Игорь Минутко - Золотая братина: В замкнутом круге
– Вот! – Алексей Григорьевич достал из портфеля, который лежал у него на коленях, купчую, положил на стол. – Фальшивая! От первой буквы до последней.
Арон Нейгольберг взял купчую, стал ее внимательно рассматривать, сдержанно улыбнулся, спросил:
– Ваш дворецкий, господин Оболин, или, как пишут газеты, лжеграф, сам разыскал вас? Или, наоборот, вы его?
Никто ему не ответил. Нейгольберг продолжал:
– Совершенно верно: и эта купчая, и та, что у меня, – поддельные. Для вас, но не для моего предприятия. И не для суда, уверяю вас. Вы готовитесь к процессу, и я тоже. Так вот, уважаемые… Смею уверить: ваша затея с судом обречена на провал. Неужели вы не видите, куда катятся отношения наших стран? Антирусские настроения в Германии…
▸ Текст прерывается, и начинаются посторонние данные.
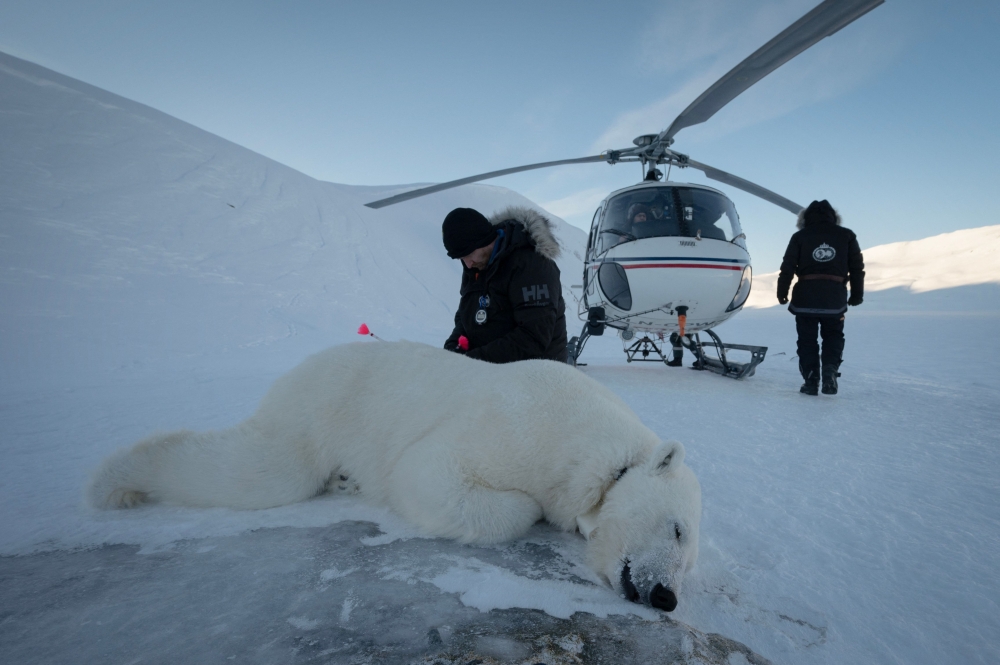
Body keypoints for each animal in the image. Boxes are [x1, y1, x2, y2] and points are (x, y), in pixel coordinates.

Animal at [87, 341, 701, 611]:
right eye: (677, 529)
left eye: (690, 562)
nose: (667, 597)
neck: (597, 446)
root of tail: (307, 364)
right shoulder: (521, 428)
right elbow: (431, 474)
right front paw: (532, 511)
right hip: (322, 409)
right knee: (264, 470)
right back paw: (116, 480)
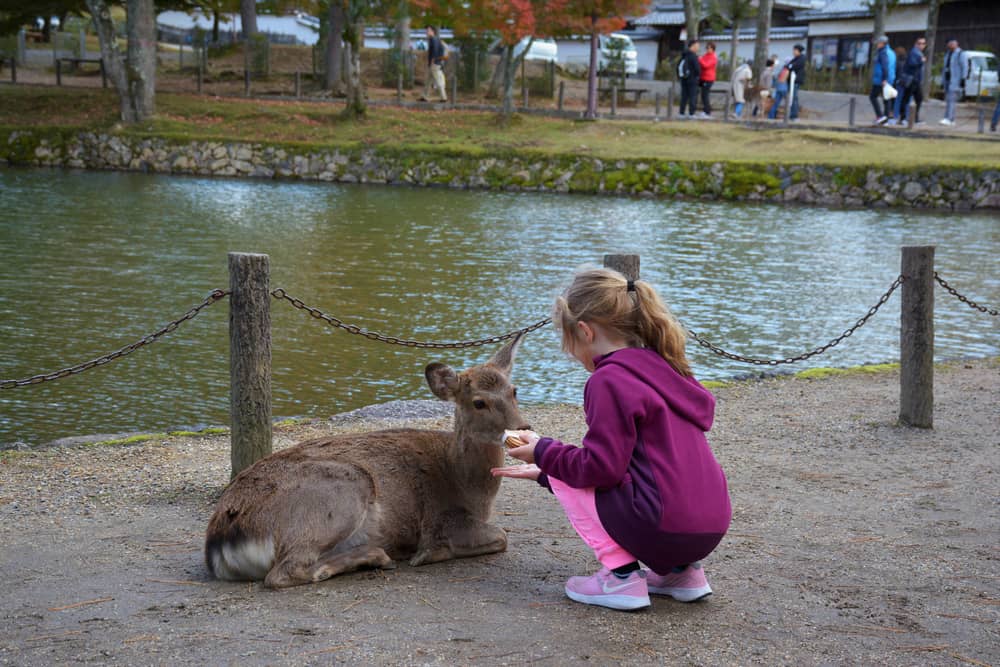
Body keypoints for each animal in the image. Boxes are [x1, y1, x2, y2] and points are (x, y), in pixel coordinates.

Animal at [204, 334, 532, 588]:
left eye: (514, 390)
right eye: (479, 402)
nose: (523, 427)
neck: (468, 488)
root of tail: (220, 541)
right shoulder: (444, 519)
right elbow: (501, 536)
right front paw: (429, 553)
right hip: (342, 490)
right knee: (283, 572)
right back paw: (375, 556)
– Момент, господин Нейгольберг! – перебил Забродин. – Наше предложение к вам следующее: продайте графу Оболину… – Глеб горько усмехнулся, – его же собственный сервиз. И мы не будем затевать судебный процесс.
– Я не ослышался? – Арон Нейгольберг стал даже торжественным. И голос его звучал торжественно. – Вы пожаловали ко мне с таким сюрпризом!.. Продать «Золотую братину»! Никогда! К подобному приобретению я готовился всю жизнь. Этот сервиз, господа, отныне лучшая реклама предприятия «Арон Нейгольберг и компания». И одновременно наша финансовая основа. В случае необходимости кредиты всех банков к моим услугам. «Золотая братина» гарантирует. Так что… – хозяин ювелирного магазина поднялся из кресла, – не обессудьте, господа!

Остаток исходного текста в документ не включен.